Cats, both male and female, spray urine frequently on prominent vertical objects throughout their daily travels. Actual observations of the marking behavior of free-ranging cats (this is what graduate students are for) noted that females sprayed on average once an hour, toms a dozen times an hour. Males often mark an object every 5 meters or so along a path. When spraying, cats raise their tails at a 45 to 90 degree angle and aim the urine in a fine spray, typically at a tree, post, or other upright object. This posture is markedly different from the one cats use when simply emptying their bladders; then they just squat. Also it appears that when spraying, cats release a distinctive scent into the urine stream that is not present otherwise. Experiments have shown that cats will spend more than twice as much time sniffing sprayed urine versus ordinary cat urine.

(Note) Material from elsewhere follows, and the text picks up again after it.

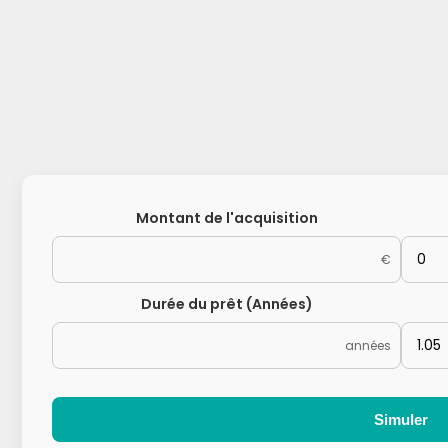
Montant de l'acquisition
€
Durée du prêt (Années)
années
Simuler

The particularly characteristic smell of the sprayed urine of tomcats has been identified as the product of an amino acid appropriately named felinine, a sulfur-containing compound. Members of the cat family are the only mammals that excrete this compound in their urine. Like territoriality in general, the spraying of felinine seems to be triggered by testosterone; intact tomcats excrete about three times as much as castrated males, and about five times as much as females. Chemists who have artificially synthesized felinine in the lab have found that the pure substance actually has no smell, but after being stored for a while it develops a noticeably “catty” odor, apparently as it breaks down into some related compounds. This delayed reaction may enhance its value as a territorial marker, for it serves to keep the smell of a sprayed-urine mark alive longer.

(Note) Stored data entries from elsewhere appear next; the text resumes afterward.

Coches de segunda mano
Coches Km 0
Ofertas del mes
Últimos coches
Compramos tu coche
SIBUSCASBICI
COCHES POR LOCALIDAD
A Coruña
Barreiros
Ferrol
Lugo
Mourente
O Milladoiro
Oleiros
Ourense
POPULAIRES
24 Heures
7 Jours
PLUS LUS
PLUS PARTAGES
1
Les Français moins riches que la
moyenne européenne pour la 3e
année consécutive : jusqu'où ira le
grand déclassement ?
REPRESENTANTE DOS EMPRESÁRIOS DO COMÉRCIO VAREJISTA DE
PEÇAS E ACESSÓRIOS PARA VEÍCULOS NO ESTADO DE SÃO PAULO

Feces also play an important signaling role in cat territoriality. Studies of free-ranging cats have found that, contrary to popular belief, cats most definitely do not always cover their feces, or “scats.” They do so only about half the time, in fact. Cats are much more likely to cover their scats when close to the core of their territory, however, especially the areas that include their habitual resting and sleeping spots. Outside the core area scats are frequently left. uncovered. The conclusion that scats serve a signaling function is reinforced by the fact that when in their usual sleeping or resting spots, cats usually move a few meters away before defecating, but outside their core range deposit their feces right on the trail where they are traveling. This same pattern of covering feces close to home but leaving them in the open when abroad has been observed in wildcats. Covering scats close to home may serve a useful purpose in preventing the spread of parasites (cats notably do not like to eat in the same area in which they defecate) and also help the cats to avoid broadcasting the location of their home to potential predators.
The instincts of territoriality and marking territory are ever present in domestic cats. They may be modified through social circumstances, learning, or more direct manipulation such as drugs or surgery that alter hormone levels, but they are a basic part of the domestic cat’s heritage that, indeed, constitute some of the strongest instincts that exist in nature.
a bobcat or ocelot cat to breed with a domestic cat like a maine coon or a tabby? yes! this actually happened with my cats..
domestic cat
Belatedly, but cat-related, nevertheless.